Jones has two children at home, who are separated from their mother some days until she can prepare herself.

“They know if I’ve had one of those days where we come in contact with a patient, they have to stay away from me until I can strip down, throw my clothes in a washing machine and get a shower and clean myself off,” she said.

Jones said several co-workers have similar protocols in place for their own families when they come in contact with a positive patient. She said she is wearing masks at work, and the team is continuously disinfecting the workstations. However, she still takes extra precautions before seeing her children and husband.  

“Once I get home, and I have showered and gotten my clothes off, I really don’t have a lot of fear about it, and that may sound crazy, but I take so many precautions because I am terrified to bring this home to my children,” Jones said.

Dr. Quoc Ngo, a physician at WellStar treating COVID-19 patients, said his job has limited the amount of time he spends with close family.

“Prior to COVID-19, my wife and I used to visit our elderly parents every day, but because of my job, I am considered as high risk,” he said in an email. “We have not seen our parents in three weeks. We rely on video calls to check on their wellbeing.”

Ngo encourages anybody who can spend time at home with their family to make the most of it.

“Unlike me, you have the opportunity to spend quality time with your family,” he said. “You can pull out the puzzle you’ve been wanting to work on or have movie night with the kids. You can also pick up a new hobby, learn a new language or anything else you did not have the time for. This is your time.”

Dr. Shaundre Brown, who is also a hospitalist at WGMC, said the COVID-19 pandemic has presented challenges to her she has never faced before.

“I didn’t realize how much I touched my face until I tried to work a shift and focused on not touching my face,” she said in an email. “Many days, I am wearing protective goggles mainly as a reminder to not touch my eyes.”

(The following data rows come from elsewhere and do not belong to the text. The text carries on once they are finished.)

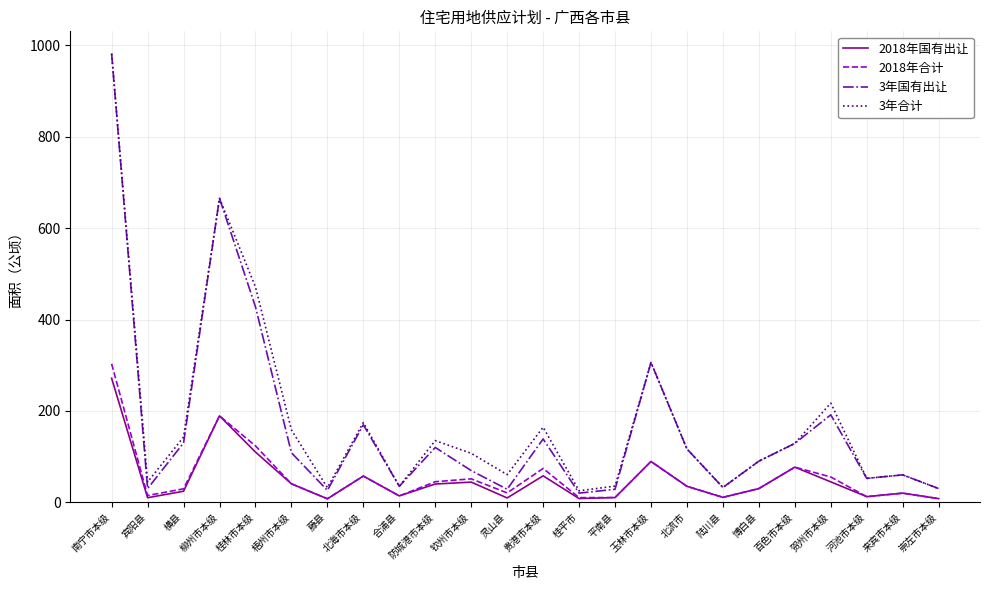

What is the sum of the 3年合计 values at 南宁市本级 and 北流市?

1098.9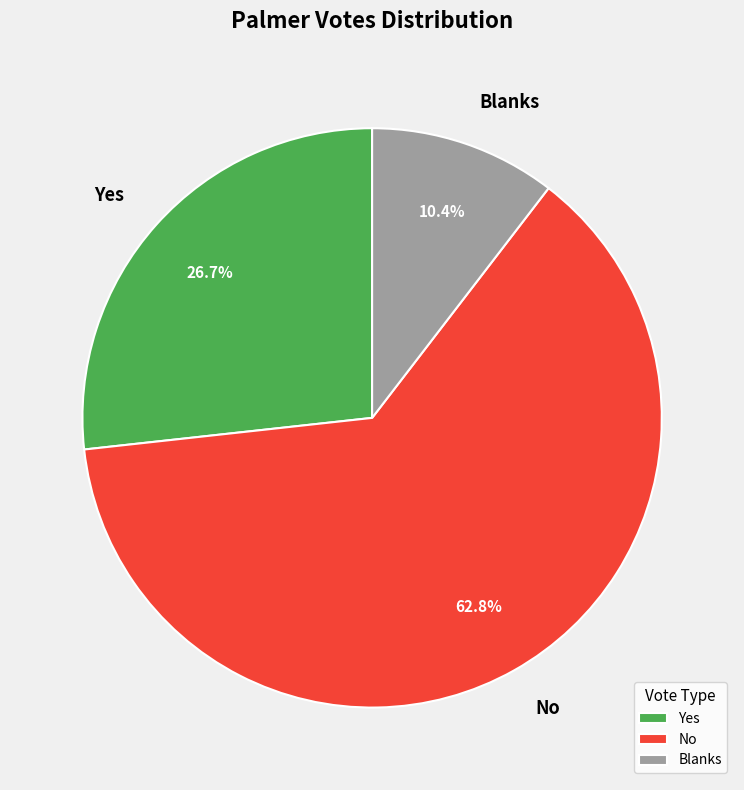

Count the number of slices in the pie.

3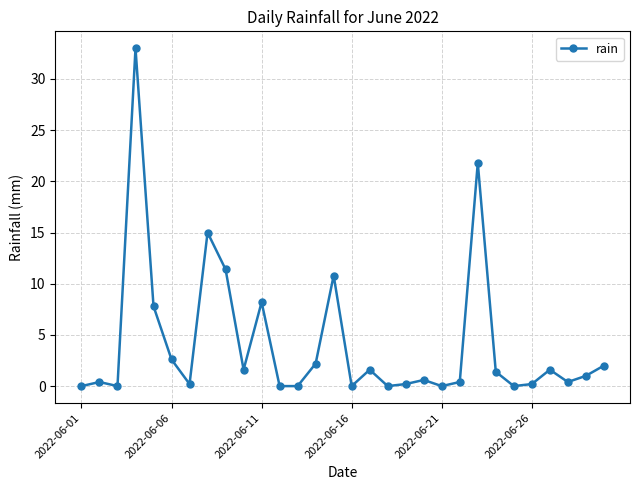

Reading left to right, transcribe all the data shown in this chart.

0.0	0.4	0.0	33.0	7.8	2.6	0.2	15.0	11.4	1.6	8.2	0.0	0.0	2.2	10.8	0.0	1.6	0.0	0.2	0.6	0.0	0.4	21.8	1.4	0.0	0.2	1.6	0.4	1.0	2.0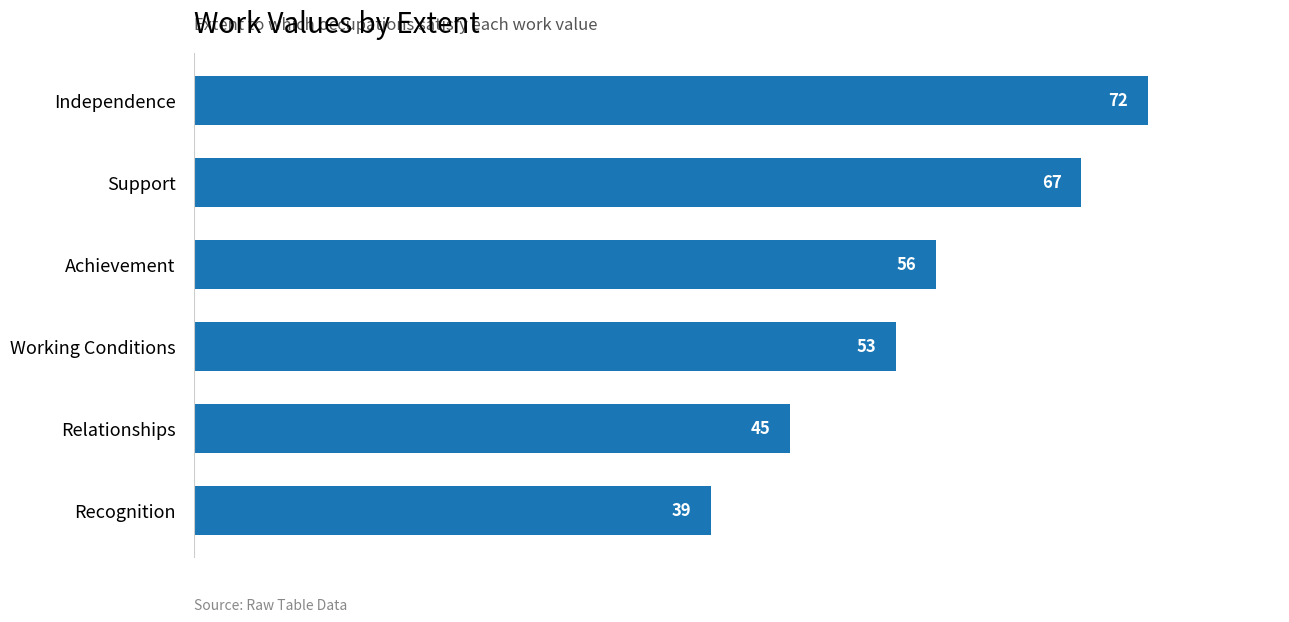

How many series are shown in this chart?

1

She said she’s bringing an extra change of clothes to work to limit exposure after she leaves the hospital.

“Many of us are changing clothes before we leave the hospital so that we don’t bring contaminated garments home and to avoid inadvertently infecting our families,” Brown said. “When on the unit with COVID-19 or suspected COVID-19 patients, I am taking extra precautions to make sure the PPE (personal protective equipment) is put on and taken off appropriately and safely.”